Hydropedology is particularly relevant at this point in time as new EU-wide environmental guidelines have been introduced for water in 2002 and are to be introduced for soil in 2007. Defining quality criteria for ground- and surface water in the EU water guideline is clearly a function of processes in soils in any given area being considered. For example, soil- specific downward fluxes, soil composition and natural and management-induced processes of adsorption, nitrification and denitrification largely govern groundwater quality. Surface runoff, subsurface lateral water movement and composition of subsoils strongly affect surface water quality.
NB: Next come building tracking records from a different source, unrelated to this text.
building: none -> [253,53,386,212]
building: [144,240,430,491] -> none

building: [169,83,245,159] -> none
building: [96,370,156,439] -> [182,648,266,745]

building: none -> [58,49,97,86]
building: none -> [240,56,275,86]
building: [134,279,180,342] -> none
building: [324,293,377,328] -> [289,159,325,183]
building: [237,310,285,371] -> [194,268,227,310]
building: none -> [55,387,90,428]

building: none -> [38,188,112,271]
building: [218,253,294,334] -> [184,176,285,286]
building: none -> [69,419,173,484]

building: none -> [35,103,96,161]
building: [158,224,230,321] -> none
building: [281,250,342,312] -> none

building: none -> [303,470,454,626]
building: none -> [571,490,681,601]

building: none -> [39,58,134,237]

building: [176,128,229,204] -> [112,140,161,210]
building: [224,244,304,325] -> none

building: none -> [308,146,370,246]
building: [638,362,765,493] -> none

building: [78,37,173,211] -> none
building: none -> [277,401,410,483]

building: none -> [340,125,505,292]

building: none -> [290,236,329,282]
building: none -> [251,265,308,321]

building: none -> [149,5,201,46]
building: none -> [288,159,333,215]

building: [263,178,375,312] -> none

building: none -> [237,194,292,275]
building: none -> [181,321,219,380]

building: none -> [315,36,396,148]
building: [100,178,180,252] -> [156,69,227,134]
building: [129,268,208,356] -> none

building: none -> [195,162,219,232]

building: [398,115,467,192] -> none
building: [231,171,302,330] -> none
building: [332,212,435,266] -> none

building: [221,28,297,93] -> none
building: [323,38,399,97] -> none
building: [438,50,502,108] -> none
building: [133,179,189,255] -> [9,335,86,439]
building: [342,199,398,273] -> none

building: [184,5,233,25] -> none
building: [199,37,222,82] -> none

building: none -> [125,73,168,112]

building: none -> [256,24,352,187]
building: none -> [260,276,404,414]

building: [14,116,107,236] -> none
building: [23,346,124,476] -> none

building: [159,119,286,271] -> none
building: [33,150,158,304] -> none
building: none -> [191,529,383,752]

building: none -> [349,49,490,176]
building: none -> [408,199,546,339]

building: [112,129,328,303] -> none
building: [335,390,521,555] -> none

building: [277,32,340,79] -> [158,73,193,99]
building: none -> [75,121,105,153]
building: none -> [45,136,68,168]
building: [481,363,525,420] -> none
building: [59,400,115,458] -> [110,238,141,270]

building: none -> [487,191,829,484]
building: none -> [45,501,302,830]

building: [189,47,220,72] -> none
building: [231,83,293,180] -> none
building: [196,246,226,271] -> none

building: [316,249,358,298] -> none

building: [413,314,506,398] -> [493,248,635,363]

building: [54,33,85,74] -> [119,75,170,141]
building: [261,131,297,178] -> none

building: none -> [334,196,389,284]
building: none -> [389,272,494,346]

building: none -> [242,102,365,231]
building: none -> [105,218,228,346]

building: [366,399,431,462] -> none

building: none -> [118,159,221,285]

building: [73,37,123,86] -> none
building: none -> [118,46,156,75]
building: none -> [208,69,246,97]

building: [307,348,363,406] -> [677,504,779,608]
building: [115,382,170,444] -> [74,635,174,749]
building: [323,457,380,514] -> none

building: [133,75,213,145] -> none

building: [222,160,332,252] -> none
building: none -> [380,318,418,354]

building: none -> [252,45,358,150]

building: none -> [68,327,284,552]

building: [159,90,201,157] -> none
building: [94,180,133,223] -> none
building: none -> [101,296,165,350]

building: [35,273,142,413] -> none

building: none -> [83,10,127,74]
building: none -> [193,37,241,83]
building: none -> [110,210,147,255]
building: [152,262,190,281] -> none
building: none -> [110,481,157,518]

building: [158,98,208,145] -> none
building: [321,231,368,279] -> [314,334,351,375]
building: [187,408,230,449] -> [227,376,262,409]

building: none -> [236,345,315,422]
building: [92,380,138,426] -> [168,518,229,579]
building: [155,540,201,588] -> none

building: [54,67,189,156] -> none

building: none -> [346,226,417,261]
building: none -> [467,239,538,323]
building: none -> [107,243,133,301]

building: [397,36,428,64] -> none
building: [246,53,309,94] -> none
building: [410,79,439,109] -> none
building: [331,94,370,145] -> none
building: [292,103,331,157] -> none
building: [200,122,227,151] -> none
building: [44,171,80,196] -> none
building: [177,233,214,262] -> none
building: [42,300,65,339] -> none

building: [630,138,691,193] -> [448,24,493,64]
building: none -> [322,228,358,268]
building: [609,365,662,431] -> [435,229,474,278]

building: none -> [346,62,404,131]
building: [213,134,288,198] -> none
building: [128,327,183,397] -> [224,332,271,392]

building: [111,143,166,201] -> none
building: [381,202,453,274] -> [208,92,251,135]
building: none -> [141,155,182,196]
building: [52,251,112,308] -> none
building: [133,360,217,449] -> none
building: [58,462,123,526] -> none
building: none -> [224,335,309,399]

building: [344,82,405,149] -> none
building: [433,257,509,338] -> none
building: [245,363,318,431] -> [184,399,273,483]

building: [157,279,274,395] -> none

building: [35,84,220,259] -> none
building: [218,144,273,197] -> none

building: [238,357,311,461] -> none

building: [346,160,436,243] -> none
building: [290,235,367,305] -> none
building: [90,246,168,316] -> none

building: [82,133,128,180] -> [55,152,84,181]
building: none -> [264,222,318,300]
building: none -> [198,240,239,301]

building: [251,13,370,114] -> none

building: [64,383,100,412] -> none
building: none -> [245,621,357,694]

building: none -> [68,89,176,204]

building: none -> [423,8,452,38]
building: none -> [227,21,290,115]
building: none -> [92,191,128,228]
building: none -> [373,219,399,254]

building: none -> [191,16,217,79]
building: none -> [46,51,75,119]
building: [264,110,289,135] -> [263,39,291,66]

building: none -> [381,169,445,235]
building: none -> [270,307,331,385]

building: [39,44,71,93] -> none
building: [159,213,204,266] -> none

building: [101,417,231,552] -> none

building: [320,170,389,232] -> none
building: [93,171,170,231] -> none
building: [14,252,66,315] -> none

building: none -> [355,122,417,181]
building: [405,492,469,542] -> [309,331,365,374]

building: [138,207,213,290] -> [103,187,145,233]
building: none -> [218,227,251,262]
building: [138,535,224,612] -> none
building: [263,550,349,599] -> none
Rather than only use hydrological techniques for the water guideline and soil techniques for the soil guideline ( which now appears to be a tendency) , our third premise is: (iii) Hydropedology can be an important tool to shape EU guidelines for water and soil, that are to be developed in the years to come, acknowledging landscape water flux as a major mechanism governing the quality of water and soil. Such fluxes also strongly guide development of options to improve the quality of either one by management.
Papers are invited that critically analyse our three premises and provide either supporting data or alternative approaches. Case studies of hydropedology and innovative approaches towards synergistic integration of hydrology and pedology are invited. Useful first steps in hydropedology include: (i) linking existing soil and hydrologic data, such as grouping hydrologically similar soil units and enhancing pedotransferfunctions; (ii) use of pedologic data for improved hydrologic applications, such as establishing flow pathways at the pedon and field scales and hydrologic responses at the watershed scale, and (iii) new methodologies and tools to address knowledge gaps thus identified.